Page text:
----------------

We were flattered recently by an invitation to a friend’s birthday party - not just an un-structured free-for-all in a house ill-suited for mass entertaining, a make-do arrangement with the kitchen turned into an uncomfortable, standing-room-only bar, the dining table spread with cling-filmed plates of buffet food and the lounge cleared for a late finale of drunken dad-dancing – but a thoughtfully organised event set in a properly resourced function room and featuring a grown-up, seated supper. We marked our diaries immediately and resolved the inevitable ‘drinking and driving’ dilemma well in advance so that we could look forward to an evening with our much-loved host and assorted friends. There remained just one minor concern: we were all required to take part in a session of ballroom dancing.
Now, we are all familiar with the theory of ‘comfort-zones’ i.e. we like to be in them but we know it’s good for us to get out of them from time to time (presumably, for therapeutic reasons). Nevertheless there’s no denying that it feels good to be doing only what lies within your own capabilities and is part of your own nature. That way lies confidence and self-assurance. Not that I am averse to formal dancing: it’s just that I don’t know the moves and am prone to freeze up on my partner or, worse, do damage to her feet. Whereas our host is an accomplished dancer, quite comfortable with gliding through waltzes or swinging her hips to complex Latin rhythms, some of us lack practise, confidence or inherent ability: in some cases all three. I braced myself for an excursion out of my comfort zone and into someone else's.
My limited experience of formal dancing is defined by the lessons I had as a seventeen-year old boarder at an all-boys school. The curriculum there was rigidly orthodox and, since it was run by a religious order, the cultural ethos was much the same. In the year prior to our release, however, a token effort was made to introduce us to some of the social skills we might usefully employ in the future pursuit of suitable wives. Dancing was one of these and weekly evening classes were duly mandated. Of course it was deemed too risky to co-operate them with the nearby all-girls school in case scandal might ensue so, during the lessons, we were obliged to take turns at impersonating females. In this way the school succeeded not only in making formal dancing appear farcical but also in destroying any chance we might have of acquiring a wife in a ballroom. On leaving school, having abandoned hope of gaining close contact with girls by the formal method, I reverted to free-form dance.

----------------

Collection entries
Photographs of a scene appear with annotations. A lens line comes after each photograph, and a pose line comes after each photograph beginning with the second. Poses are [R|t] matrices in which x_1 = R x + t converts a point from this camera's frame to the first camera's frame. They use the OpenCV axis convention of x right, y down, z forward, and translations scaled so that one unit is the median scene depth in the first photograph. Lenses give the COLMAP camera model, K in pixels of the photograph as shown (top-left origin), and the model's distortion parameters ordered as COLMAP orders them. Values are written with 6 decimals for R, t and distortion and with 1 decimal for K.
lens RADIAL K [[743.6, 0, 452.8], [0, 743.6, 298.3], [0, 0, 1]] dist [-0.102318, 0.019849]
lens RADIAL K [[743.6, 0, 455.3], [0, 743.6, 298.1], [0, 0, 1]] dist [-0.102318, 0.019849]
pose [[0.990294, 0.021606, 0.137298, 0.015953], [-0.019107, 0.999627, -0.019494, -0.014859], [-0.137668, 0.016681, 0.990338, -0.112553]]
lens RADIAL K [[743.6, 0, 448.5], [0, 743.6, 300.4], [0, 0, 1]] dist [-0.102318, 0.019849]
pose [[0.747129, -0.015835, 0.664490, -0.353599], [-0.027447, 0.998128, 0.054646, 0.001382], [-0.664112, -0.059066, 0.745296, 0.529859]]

----------------

What you will do: Pick up the essay on ballroom dancing after its final sentence and continue it.

Result of the exercise:
On the night of the party I was called to account. I need not have worried about being conspicuously incompetent as it turned out: others shared that distinction. And we were not left simply to sink or swim: our host had engaged professional instructors to guide us through the steps. Their method is tried and tested. First they show you a short sequence of steps, forward left back and...Then another, forward right left and... And then put them together, forward left back and forward right left and... After a few goes at this they introduce the tricky part, sideways turn and... Then, just when everyone appears to have mastered the entire sequence, they play the music. And everything falls apart.
I suppose there eventually comes a point at which you can stop mouthing instructions while staring at your feet and just let the rhythm guide you. But I didn't get there that night and, by the following day, I was in a distinctly uncomfortable zone - nursing a sore sacroiliac joint on account of the Cha-Cha-Cha.